Elder LeGrand R. Curtis Jr.
I bear my testimony of the power of Christ’s Atonement. When we repent and come to Him, we can receive all of the blessings of eternal life. That we may do so, receiving our own story of redemption, is my prayer in the name of Jesus Christ, amen.
First of all, his name roughly translates as “The Big” and that’s way awesome. Also, I had a difficult time picking one specific sentence or paragraph of instruction from his talk, but I love what he said. I think about the woman he interviewed who had committed a “grievous sin.” I think about what repentance and redemption means in my life, I kept thinking that my decision to be baptized and to renew those covenants was fueled by the fact that not only did I want those sins washed away, but that I didn’t want to commit them again. For me, that is how I understand the Atonement right now. When I repent, I hope that it is always in the spirit of asking for forgiveness of my sins and also with the desire to never want to commit that sin again. I think I’m bumbling, but it makes sense in my head.
Elder D. Todd Christofferson
For our turning to the Lord to be complete, it must include nothing less than a covenant of obedience to Him. We often speak of this covenant as the baptismal covenant since it is witnessed by being baptized in water. The Savior’s own baptism, providing the example, confirmed His covenant of obedience to the Father. “But notwithstanding he being holy, he showeth unto the children of men that, according to the flesh he humbleth himself before the Father, and witnesseth unto the Father that he would be obedient unto him in keeping his commandments.” Without this covenant, repentance remains incomplete and the remission of sins unattained. In the memorable expression of Professor Noel Reynolds, “The choice to repent is a choice to burn bridges in every direction [having determined] to follow forever only one way, the one path that leads to eternal life.”

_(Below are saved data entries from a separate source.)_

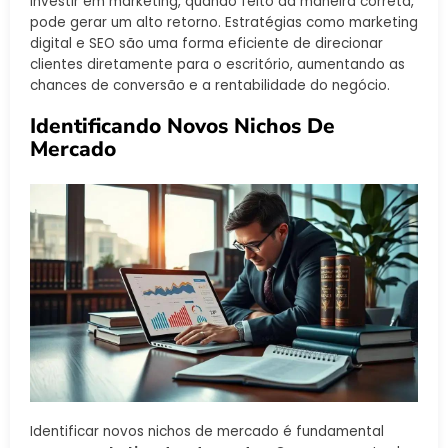
Investir em marketing, quando feito da maneira correta,
pode gerar um alto retorno. Estratégias como marketing
digital e SEO são uma forma eficiente de direcionar
clientes diretamente para o escritório, aumentando as
chances de conversão e a rentabilidade do negócio.
Identificando Novos Nichos De
Mercado
Identificar novos nichos de mercado é fundamental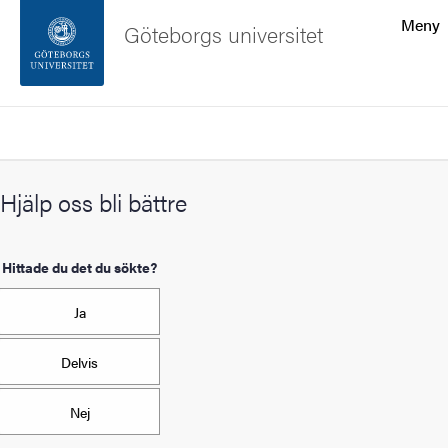
Sökfunktionen
Meny
Göteborgs universitet
Sidfoten
Sök
Kontakta universitetet
Hjälp oss bli bättre
Om webbplatsen
Hittade du det du sökte?
Ja
Delvis
Nej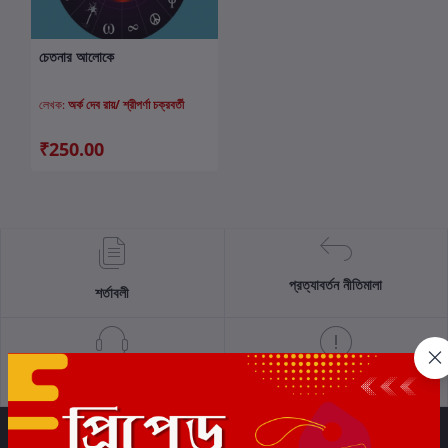
চেতনার আলোকে
কার্টে যোগ করুন
লেখক:
অর্ক দেব রায়/ শ্রীপর্ণা চক্রবর্তী
₹250.00
প্রত্যাবর্তন নীতিমালা
শর্তাবলী
সমর্থন নীতি
গোপনীয়তা নীতি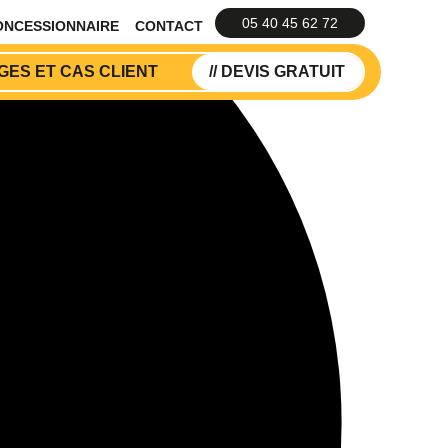
05 40 45 62 72
ONCESSIONNAIRE
CONTACT
ES ET CAS CLIENT
// DEVIS GRATUIT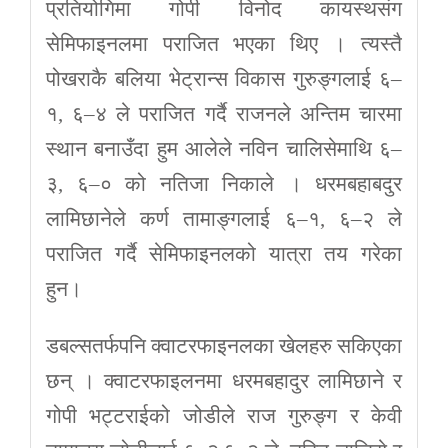
प्रतियोगिमा गोपी विनोद कायस्थसंग
सेमिफाइनलमा पराजित भएका थिए । त्यस्तै
पोखराकै बलिया भेट्रान्स विकास गुरुङ्गलाई ६–
१, ६–४ ले पराजित गर्दै राजनले अन्तिम चारमा
स्थान बनाउँदा हुम आलेले नविन चालिसेमाथि ६–
३, ६–० को नतिजा निकाले । धरमबहाबदुर
लामिछानेले कर्ण तामाङ्गलाई ६–१, ६–२ ले
पराजित गर्दै सेमिफाइनलको यात्रा तय गरेका
हुन।
डबल्सतर्फपनि क्वाटरफाइनलका खेलहरु सकिएका
छन् । क्वाटरफाइलनमा धरमबहादुर लामिछाने र
गोपी भट्टराईको जोडीले राज गुरुङ्ग र केवी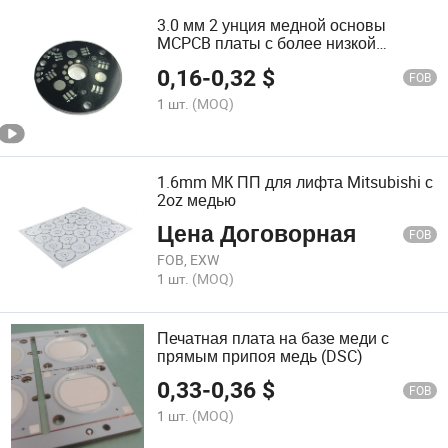
3.0 мм 2 унция медной основы
MCPCB платы с более низкой
стоимостью
0,16
-
0,32
$
FOB
1 шт.
(MOQ)
1.6mm МК ПП для лифта Mitsubishi с
2oz медью
Цена Договорная
FOB
FOB, EXW
1 шт.
(MOQ)
Печатная плата на базе меди с
прямым припоя медь (DSC)
0,33
-
0,36
$
FOB
1 шт.
(MOQ)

And there you have it. Where I bumbled in articulating my understanding of Elder Curtis’ talk, Elder Christofferson made it simple. Fun, huh?
Elder L. Tom Perry
Be righteous examples to others. After our declaration of our beliefs, we must follow the counsel given to us in 1 Timothy 4:12: “But be thou an example of the believers, in word, in conversation, in charity, in spirit, in faith, in purity.”
The Savior taught about the importance of being an example of our faith by saying, “Let your light so shine before men, that they may see your good works, and glorify your Father which is in heaven” (Matthew 5:16).

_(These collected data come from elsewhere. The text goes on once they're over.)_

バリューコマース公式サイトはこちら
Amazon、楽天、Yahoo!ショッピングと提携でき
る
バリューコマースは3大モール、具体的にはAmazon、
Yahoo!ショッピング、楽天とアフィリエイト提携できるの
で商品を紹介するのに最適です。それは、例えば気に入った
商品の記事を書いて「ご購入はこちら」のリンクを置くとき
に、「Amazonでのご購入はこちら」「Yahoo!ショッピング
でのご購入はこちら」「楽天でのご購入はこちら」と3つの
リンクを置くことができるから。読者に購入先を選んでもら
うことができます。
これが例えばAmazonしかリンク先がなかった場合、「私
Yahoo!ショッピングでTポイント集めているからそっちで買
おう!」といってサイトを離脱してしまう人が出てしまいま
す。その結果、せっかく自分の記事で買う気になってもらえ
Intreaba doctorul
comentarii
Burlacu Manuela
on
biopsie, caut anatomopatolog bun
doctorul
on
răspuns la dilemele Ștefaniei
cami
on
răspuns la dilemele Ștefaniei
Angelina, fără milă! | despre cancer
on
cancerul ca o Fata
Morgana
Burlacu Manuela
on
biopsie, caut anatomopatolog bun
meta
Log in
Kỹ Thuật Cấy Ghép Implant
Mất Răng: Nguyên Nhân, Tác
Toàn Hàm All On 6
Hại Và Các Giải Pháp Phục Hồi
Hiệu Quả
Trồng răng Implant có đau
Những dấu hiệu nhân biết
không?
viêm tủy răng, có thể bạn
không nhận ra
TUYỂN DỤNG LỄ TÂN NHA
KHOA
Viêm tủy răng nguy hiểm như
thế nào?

Our lives should be examples of goodness and virtue as we try to emulate His example to the world. Good works by each of us can do credit both to the Savior and His Church. As you are engaged in doing good, being honorable and upright men and women, the Light of Christ will be reflected by your lives.
The Amish have a saying: “Let your light shine, just don’t shine it in the eyes of others.” This makes perfect sense and is central to Elder Perry’s message. I believe that in addition to a little “how-to PR,” he is telling me that the best way to teach other people about who I am and what I believe in is to be an example. Live what I believe in. I think this is important in another aspect of my life. I’m really good at lecturing, but need some work on the practicing. It’s one thing to tell people that children of gay parents are normal and well-adjusted, it’s another to just live it (Natalie and Marie, I know you’re giggling at that claim). The bottom line, I need to let my light shine, just not shine it in the eyes of others.
And thus concludes Saturday afternoon’s session. Discuss!